Better AI research depends on benchmarks, Intel guru says

The head of the Intel’s Neuromorphic Computing Lab wants a standard set of academic and industry benchmarks to track research progress for cloud and AI work. He offered up a few starting points towards such benchmarks in a recent scholarly article in Nature Machine Intelligence.

It’s a big ask, but not all that different from what goes in most of science: Why go to the moon? Why split the atom? Why build autonomic vehicles? Why even have cars, aren’t horses good enough? For Pete’s sake, why invent the wheel? What really is the point of an internet? And so on…

For AI and neuromorphic computing, the big questions might well be: What’s the value or purpose of a computer that can beat somebody at chess or Texas Hold’em or Jeopardy or Go?

And, better: Isn’t neuromorphic research supposed to create a computer that invents its own version of Go (which probably no human would even try to beat)?  

Even better, consider the songwriter. Would a neuromorphic algorithm ever be creative enough to write the music and lyrics of a country song, then perform it over a speech engine with the right vocal twang and activate a robot to play a guitar and make the right moves and facial gestures?

Scientists are always asking such things not only to get funding, but to be able to point the global body of research in the right direction or at least a similar direction. That’s where a set of benchmarks comes in.

“Efficient progress [in neuromorphic computing] critically depends on embracing the right benchmarks and measuring progress in order to provide the clearest possible view of the road ahead,” wrote Intel’s Mike Davies in the recent Nature article.

Work order
Quote the article on AI research benchmarks word for word, beginning at the words "Better AI research" and stopping after "Nature Machine Intelligence.".

Entries shown

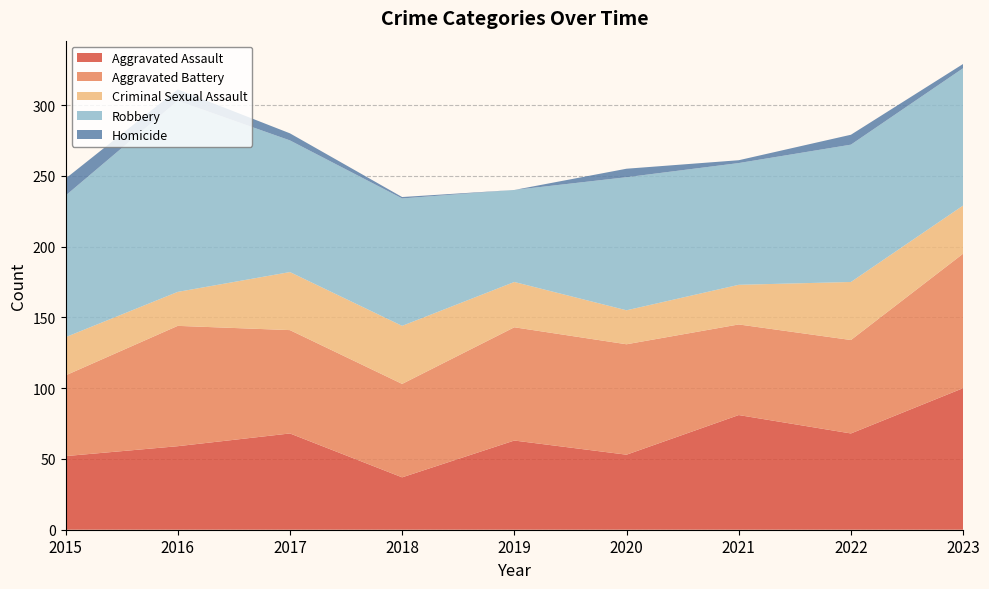

Reading left to right, transcribe all the data shown in this chart.

Aggravated Assault: 52	59	68	37	63	53	81	68	100
Aggravated Battery: 57	85	73	66	80	78	64	66	95
Criminal Sexual Assault: 27	24	41	41	32	24	28	41	34
Robbery: 100	135	93	90	65	94	86	97	97
Homicide: 12	8	5	1	0	6	2	7	3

Reply to the exercise
Better AI research depends on benchmarks, Intel guru says

The head of the Intel’s Neuromorphic Computing Lab wants a standard set of academic and industry benchmarks to track research progress for cloud and AI work. He offered up a few starting points towards such benchmarks in a recent scholarly article in Nature Machine Intelligence.